La scomposta e irrituale conferenza stampa del presidente del Consiglio Giuseppe Conte con l’invettiva contro Matteo Salvini e Giorgia Meloni, peraltro destinatari di accuse infondate, ha infranto quel clima di unità nazionale imposto dall’emergenza pandemica. Conte ha abusato della sua posizione istituzionale per brutalizzare quella componente, l’opposizione, che qualifica il sistema politico come democratico.
Da un mese l’Italia è attorcigliata da un lucchetto che obbliga i cittadini a rinserrarsi nelle proprie abitazioni e che avvilisce migliaia di partite iva e di autonomi, privandoli di reddito. Le misure disposte dal governo sono state osservate con disciplina in nome di quella responsabilità che il premier Conte ha sempre innalzato a faro di un percorso disagevole, ma tassativo, per spezzare la catena del contagio. Quel lume di riferimento è stato spento in una diretta televisiva dall’avvocato di Volturara Appula con un’arringa accusatoria, senza contraddittorio, rivolta ai rappresentanti dell’opposizione indicati falsamente come fautori del famigerato Mes e causa dell’indebolimento del Paese nella trattativa in sede europea.
Un presidente del Consiglio che si sottrae alle sue responsabilità e addita la Lega e Fratelli d’Italia come sabotatori dell’interesse nazionale, con la menzogna documentabile di attribuire a Giorgia Meloni incarichi di governo all’epoca dell’approvazione del Mes, certifica la propria inadeguatezza. Per onore di verità, il Trattato che ha istituito il Meccanismo europeo di stabilità è stato firmato il 2 febbraio 2012 e approvato dalle Camere nel luglio dello stesso anno con il governo Monti in carica. La Meloni non era ministro di quel governo, espressione di un’operazione “golpista” tecnocratica, e non votò il testo del Mes in Parlamento. La Lega Nord con Roberto Maroni fu l’unico partito a esprimere un dissenso deliberato sul Fondo salva-Stati.

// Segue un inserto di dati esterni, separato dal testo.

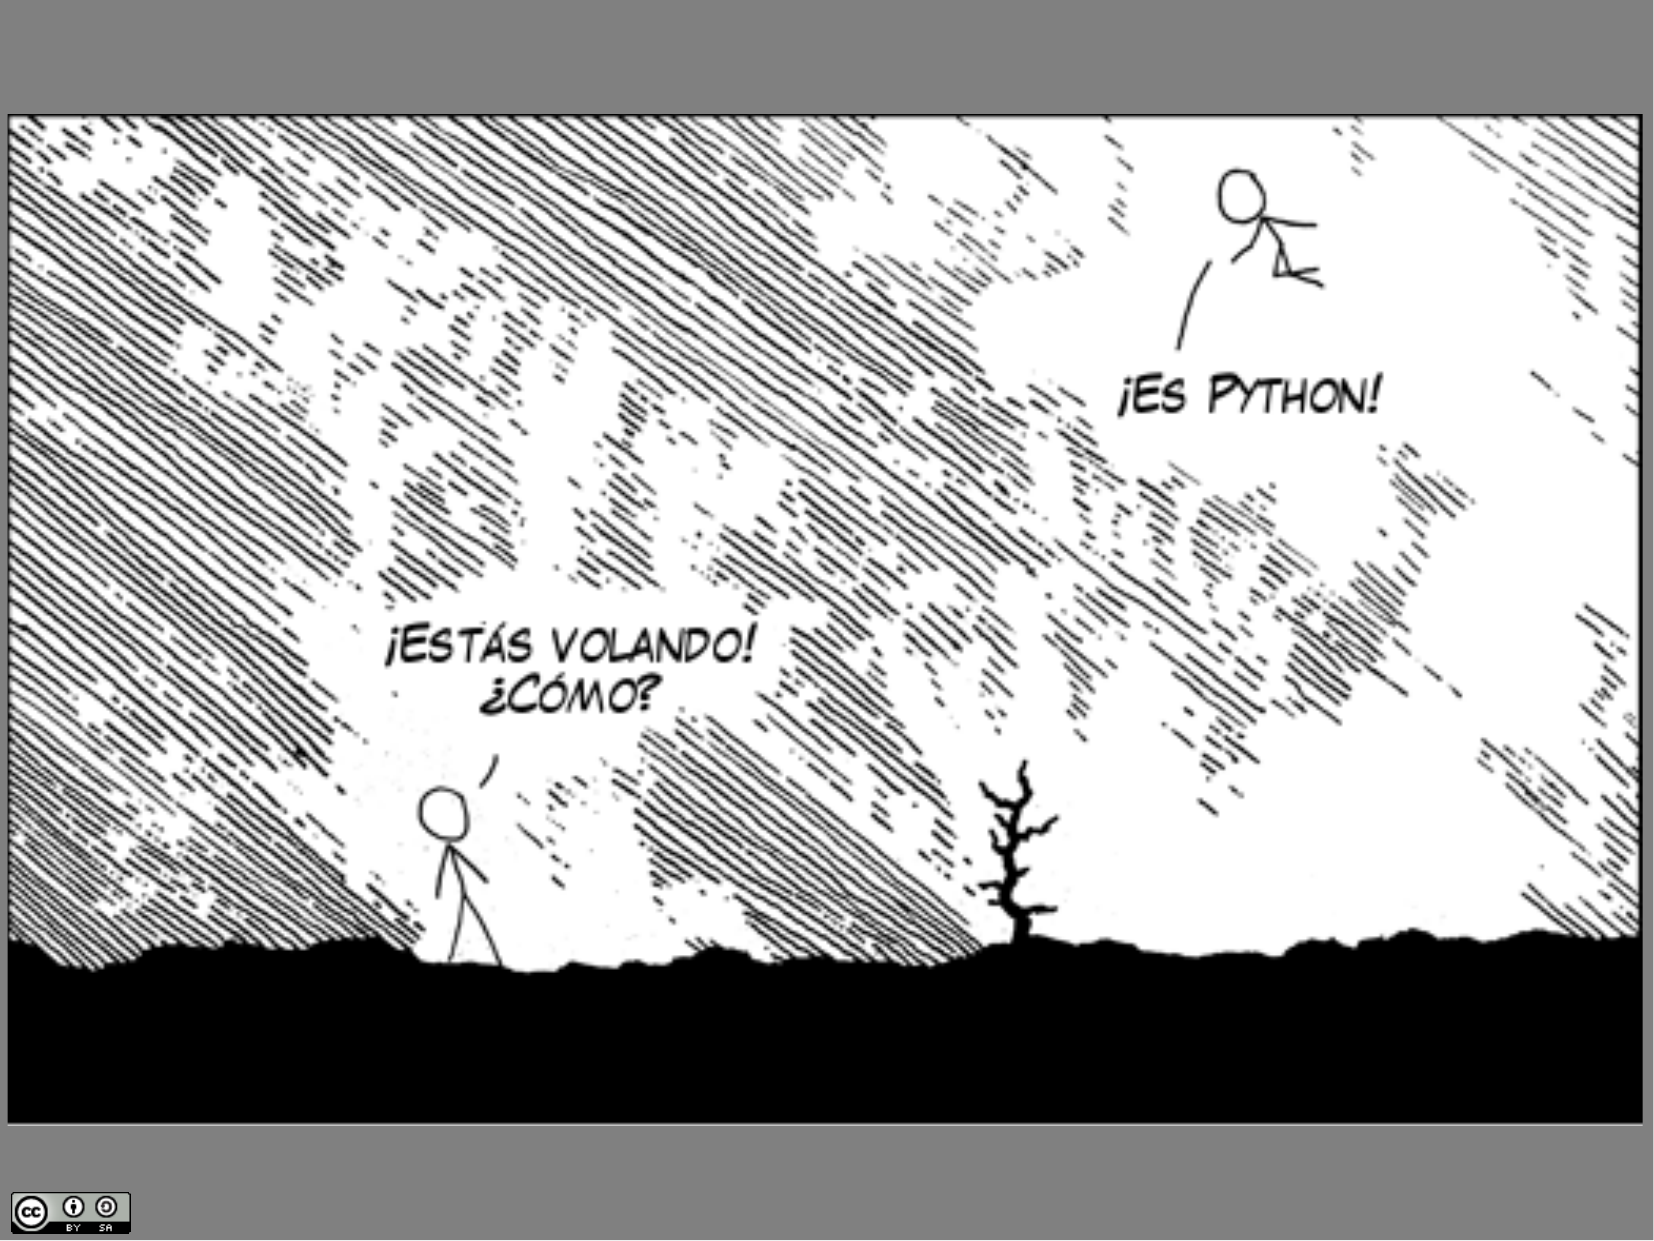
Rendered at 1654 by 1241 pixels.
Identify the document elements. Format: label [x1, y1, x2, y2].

picture [11, 1192, 131, 1234]
picture [7, 114, 1643, 1126]
text_box [0, 0, 1654, 1241]
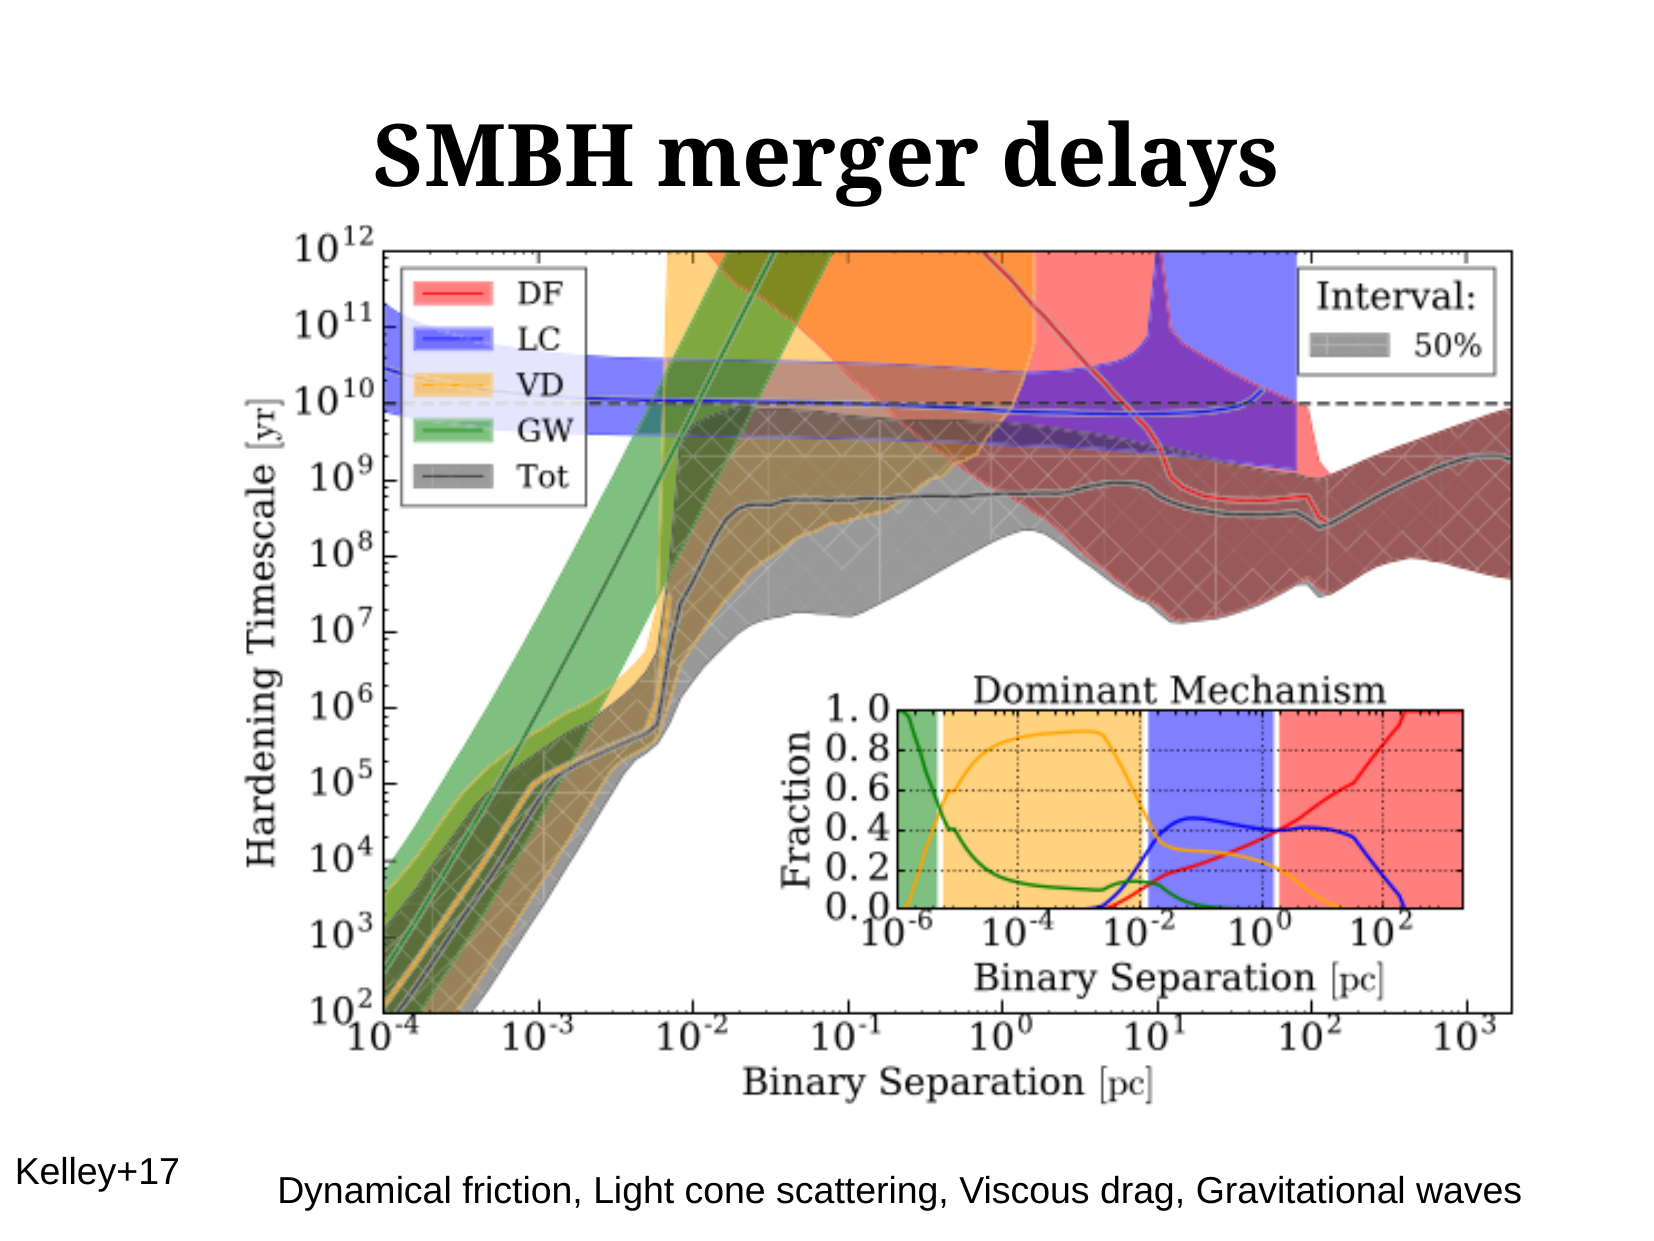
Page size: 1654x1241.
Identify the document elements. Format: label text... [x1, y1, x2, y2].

text_box Dynamical friction, Light cone scattering, Viscous drag, Gravitational waves [262, 1162, 1613, 1220]
picture [225, 224, 1538, 1122]
text_box Kelley+17 [0, 1143, 226, 1201]
title SMBH merger delays [82, 49, 1571, 257]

Dunque, Conte ha mentito sapendo di mentire, provocando una scintilla polemica che è divampata in una zuffa mediatica di cui il Paese non ha bisogno in questa fase. Conte personifica il declino della politica, il bifronte disinvolto a capo di due governi con culture opposte, che non riesce a parlare alla testa e al cuore degli italiani ma alla loro pancia. Il ventre, tuttavia, inizia a brontolare e non si sfama con le ciance e le promesse vane, pretende nutrimento e l’operatività di quelle risposte per il momento solo proclamate.
I 600 euro da erogare agli autonomi si sono inceppati negli ingranaggi farraginosi della burocrazia e alle imprese è stata annunciata una massiva liquidità finanziaria da mobilitare, però, con l’indebitamento, come se il naufrago ostaggio delle onde tumultuose venisse soccorso con il salvagente zavorrato dal piombo facendolo inabissare anziché dotarlo di una scialuppa di salvataggio. Dinanzi a tali fallimenti Conte, pur di sopravvivere alle tensioni interne al governo, rapisce l’attenzione degli italiani costretti nelle loro case, impadronendosi della comunicazione pubblica, per scagliarsi contro le opposizioni a cui addebita negligenze che non le appartengono.
Una caduta di stile perché ci aveva assillato con appelli alla coesione, inaugurando la stagione di “salute nazionale” dettata dalla straordinarietà e dall’imponenza dell’emergenza.